Respondiendo a mi mirada se aproximó, sonriendo.
-Cuéntemelo todo -logré decir con voz débil,
todo lo que ocurrió.
-En realidad -dijo- ha estado inconsciente desde
el incendio de la casa... de Moxon. Nadie sabe qué hacía usted allí. Tendrá que
dar algunas explicaciones. El origen del fuego también es misterioso. Mi idea
es que la casa fue golpeada por un rayo.
-¿Y Moxon?
-Ayer lo enterraron... lo que quedaba de él.
Aparentemente esta persona reticente podía abrirse
en ocasiones; mientras transmitía estas horrendas informaciones a un enfermo se
le veía muy amable. Después de un momento de punzante sufrimiento mental
aventuré otra pregunta:
-¿Quién me rescató?
-Bueno, si eso le interesa... yo lo hice.

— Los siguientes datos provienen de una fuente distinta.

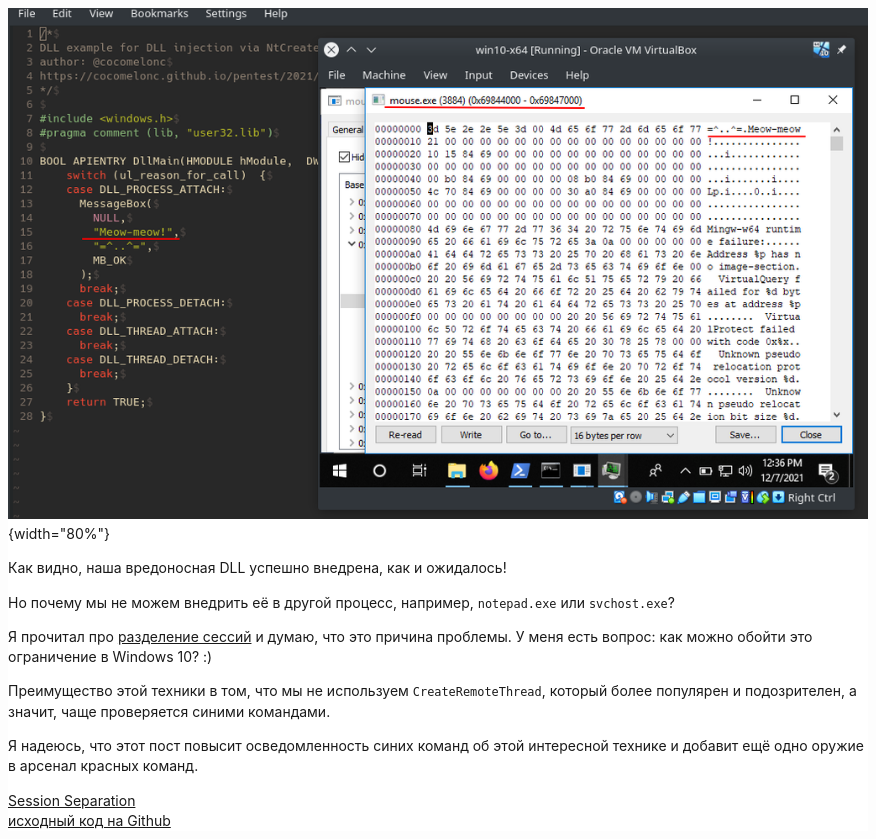 
![dll inject 10](./images/29/2021-12-07_12-37.png){width="80%"}    

Как видно, наша вредоносная DLL успешно внедрена, как и ожидалось!   

Но почему мы не можем внедрить её в другой процесс, например, `notepad.exe` или `svchost.exe`?   

Я прочитал про [разделение сессий](https://techcommunity.microsoft.com/t5/ask-the-performance-team/application-compatibility-session-0-isolation/ba-p/372361) и думаю, что это причина проблемы. У меня есть вопрос: как можно обойти это ограничение в Windows 10? :)    

Преимущество этой техники в том, что мы не используем `CreateRemoteThread`, который более популярен и подозрителен, а значит, чаще проверяется синими командами.    

Я надеюсь, что этот пост повысит осведомленность синих команд об этой интересной технике и добавит ещё одно оружие в арсенал красных команд.   

[Session Separation](https://techcommunity.microsoft.com/t5/ask-the-performance-team/application-compatibility-session-0-isolation/ba-p/372361)    
[исходный код на Github](https://github.com/cocomelonc/2021-12-06-malware-injection-9)    
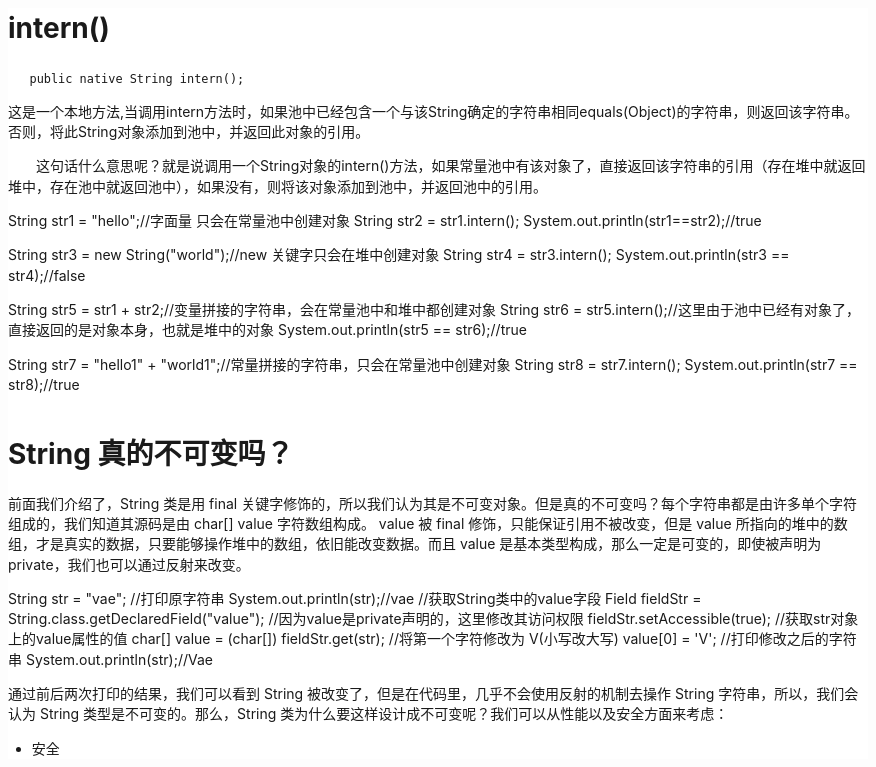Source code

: 
# intern()


       public native String intern();

这是一个本地方法,当调用intern方法时，如果池中已经包含一个与该String确定的字符串相同equals(Object)的字符串，则返回该字符串。否则，将此String对象添加到池中，并返回此对象的引用。

　　这句话什么意思呢？就是说调用一个String对象的intern()方法，如果常量池中有该对象了，直接返回该字符串的引用（存在堆中就返回堆中，存在池中就返回池中），如果没有，则将该对象添加到池中，并返回池中的引用。


   String str1 = "hello";//字面量 只会在常量池中创建对象
   String str2 = str1.intern();
   System.out.println(str1==str2);//true

   String str3 = new String("world");//new 关键字只会在堆中创建对象
   String str4 = str3.intern();
   System.out.println(str3 == str4);//false

   String str5 = str1 + str2;//变量拼接的字符串，会在常量池中和堆中都创建对象
   String str6 = str5.intern();//这里由于池中已经有对象了，直接返回的是对象本身，也就是堆中的对象
   System.out.println(str5 == str6);//true

   String str7 = "hello1" + "world1";//常量拼接的字符串，只会在常量池中创建对象
   String str8 = str7.intern();
   System.out.println(str7 == str8);//true


# String 真的不可变吗？

前面我们介绍了，String 类是用 final 关键字修饰的，所以我们认为其是不可变对象。但是真的不可变吗？每个字符串都是由许多单个字符组成的，我们知道其源码是由 char[] value 字符数组构成。
value 被 final 修饰，只能保证引用不被改变，但是 value 所指向的堆中的数组，才是真实的数据，只要能够操作堆中的数组，依旧能改变数据。而且 value 是基本类型构成，那么一定是可变的，即使被声明为 private，我们也可以通过反射来改变。

   String str = "vae";
   //打印原字符串
   System.out.println(str);//vae
   //获取String类中的value字段 
   Field fieldStr = String.class.getDeclaredField("value");
   //因为value是private声明的，这里修改其访问权限
   fieldStr.setAccessible(true);
   //获取str对象上的value属性的值
   char[] value = (char[]) fieldStr.get(str);
   //将第一个字符修改为 V(小写改大写)
   value[0] = 'V';
   //打印修改之后的字符串
   System.out.println(str);//Vae

通过前后两次打印的结果，我们可以看到 String 被改变了，但是在代码里，几乎不会使用反射的机制去操作 String 字符串，所以，我们会认为 String 类型是不可变的。那么，String 类为什么要这样设计成不可变呢？我们可以从性能以及安全方面来考虑：

- 安全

-Muchas gracias, señor Haley, y Dios lo bendiga
por eso. ¿Ha usted rescatado también al encantador producto de su habilidad, el
jugador de ajedrez autómata que asesinó a su inventor?
El hombre permaneció en silencio un largo tiempo,
sin mirarme. Luego giró la cabeza y dijo gravemente:
-¿Usted lo sabe todo?
-Sí -repliqué, vi cómo estrangulaba a Moxon.
Eso fue hace muchos años. Si tuviera que
responder hoy a la misma pregunta estaría mucho menos seguro.